Zucker acknowledged that "Adorned" may raise questions about cultural appropriation, but she insisted the series is primarily about the creation of beauty.
"For me, these [tomb sculptures] were just beautiful," she said, as is "the density, the glossiness" of Asian hair itself. She applied the rose characters to the wall out of "respect for Chinese culture, for the beauty of it."
Seen in this light — a welcome perspective, some would say, in the current climate of identity politics — the exhibit is an exploration of the role hair plays in the construction of female beauty. It evokes corollaries from many an era and place, such as Western white women's 1950s bouffant hairdos and African Americans' Afros of the 1960s.

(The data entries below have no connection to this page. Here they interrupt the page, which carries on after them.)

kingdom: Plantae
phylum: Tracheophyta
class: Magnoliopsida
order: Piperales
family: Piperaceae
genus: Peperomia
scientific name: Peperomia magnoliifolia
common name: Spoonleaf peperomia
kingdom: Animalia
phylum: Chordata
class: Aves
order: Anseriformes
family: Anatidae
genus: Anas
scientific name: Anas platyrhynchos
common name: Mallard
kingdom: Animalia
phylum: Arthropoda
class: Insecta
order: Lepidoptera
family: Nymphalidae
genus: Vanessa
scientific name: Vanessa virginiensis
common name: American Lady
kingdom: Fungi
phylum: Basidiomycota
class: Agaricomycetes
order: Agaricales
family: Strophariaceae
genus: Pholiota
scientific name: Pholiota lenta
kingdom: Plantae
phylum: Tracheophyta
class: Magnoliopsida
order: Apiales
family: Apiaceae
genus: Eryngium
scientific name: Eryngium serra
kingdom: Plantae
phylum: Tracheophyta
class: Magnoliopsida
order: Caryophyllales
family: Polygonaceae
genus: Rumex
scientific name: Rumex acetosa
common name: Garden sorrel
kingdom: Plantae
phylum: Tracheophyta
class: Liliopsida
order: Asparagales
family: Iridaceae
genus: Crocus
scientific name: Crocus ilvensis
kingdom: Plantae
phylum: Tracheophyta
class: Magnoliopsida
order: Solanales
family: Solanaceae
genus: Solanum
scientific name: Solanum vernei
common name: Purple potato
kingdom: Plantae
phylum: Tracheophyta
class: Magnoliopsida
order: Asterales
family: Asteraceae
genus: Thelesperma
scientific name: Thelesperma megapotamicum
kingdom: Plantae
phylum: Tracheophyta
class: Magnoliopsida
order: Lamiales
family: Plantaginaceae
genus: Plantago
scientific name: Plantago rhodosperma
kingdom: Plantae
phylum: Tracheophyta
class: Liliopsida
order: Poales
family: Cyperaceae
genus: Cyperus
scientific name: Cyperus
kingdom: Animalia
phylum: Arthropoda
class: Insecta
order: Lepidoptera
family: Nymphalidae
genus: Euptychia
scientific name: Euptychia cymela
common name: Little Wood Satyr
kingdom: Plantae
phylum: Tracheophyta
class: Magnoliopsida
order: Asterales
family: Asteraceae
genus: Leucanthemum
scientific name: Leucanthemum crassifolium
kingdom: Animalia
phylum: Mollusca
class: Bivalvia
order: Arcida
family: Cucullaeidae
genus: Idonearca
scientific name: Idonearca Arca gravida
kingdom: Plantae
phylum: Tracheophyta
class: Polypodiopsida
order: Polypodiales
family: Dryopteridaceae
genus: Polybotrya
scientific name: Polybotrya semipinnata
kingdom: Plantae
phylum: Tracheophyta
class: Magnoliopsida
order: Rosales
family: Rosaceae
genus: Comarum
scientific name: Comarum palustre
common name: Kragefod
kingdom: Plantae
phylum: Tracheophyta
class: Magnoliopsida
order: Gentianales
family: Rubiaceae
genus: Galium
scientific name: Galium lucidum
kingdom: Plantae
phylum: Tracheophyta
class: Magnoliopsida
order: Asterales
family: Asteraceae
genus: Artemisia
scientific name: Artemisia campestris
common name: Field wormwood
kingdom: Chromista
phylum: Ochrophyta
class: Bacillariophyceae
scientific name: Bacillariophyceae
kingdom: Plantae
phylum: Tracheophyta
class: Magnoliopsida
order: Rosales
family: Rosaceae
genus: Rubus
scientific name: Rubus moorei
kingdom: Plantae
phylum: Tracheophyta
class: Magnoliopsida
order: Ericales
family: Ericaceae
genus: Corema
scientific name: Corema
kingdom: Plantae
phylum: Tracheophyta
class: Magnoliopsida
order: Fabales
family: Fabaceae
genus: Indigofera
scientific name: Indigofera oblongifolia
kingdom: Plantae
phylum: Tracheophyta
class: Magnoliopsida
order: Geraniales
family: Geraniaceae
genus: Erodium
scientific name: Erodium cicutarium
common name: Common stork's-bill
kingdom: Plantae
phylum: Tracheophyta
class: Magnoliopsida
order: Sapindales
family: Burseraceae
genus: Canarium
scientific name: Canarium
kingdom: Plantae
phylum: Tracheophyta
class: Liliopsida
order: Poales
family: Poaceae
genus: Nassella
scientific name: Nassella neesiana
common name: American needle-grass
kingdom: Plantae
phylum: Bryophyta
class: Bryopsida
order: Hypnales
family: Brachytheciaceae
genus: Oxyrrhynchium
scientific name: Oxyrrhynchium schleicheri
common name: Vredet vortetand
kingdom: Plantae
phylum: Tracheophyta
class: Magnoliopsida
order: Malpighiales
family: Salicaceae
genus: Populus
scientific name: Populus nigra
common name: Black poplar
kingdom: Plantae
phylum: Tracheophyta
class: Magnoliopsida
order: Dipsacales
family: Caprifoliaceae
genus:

Zucker's talent for capturing the universal in the particular has been recognized by major institutions that hold her works in their permanent collections, such as the Elizabeth A. Sackler Center for Feminist Art at the Brooklyn Museum and the Whitney Museum of American Art. Her work will also be included in an upcoming show at the Museum of Contemporary Art in Los Angeles called "Lessons in Promiscuity: Pattern and Decoration in American Art, 1972-85."
Meanwhile, Zucker's current BCA exhibit invites viewers to try on, in their mind's eye, an ancient culture's expression of beauty — and note its echoes in the present.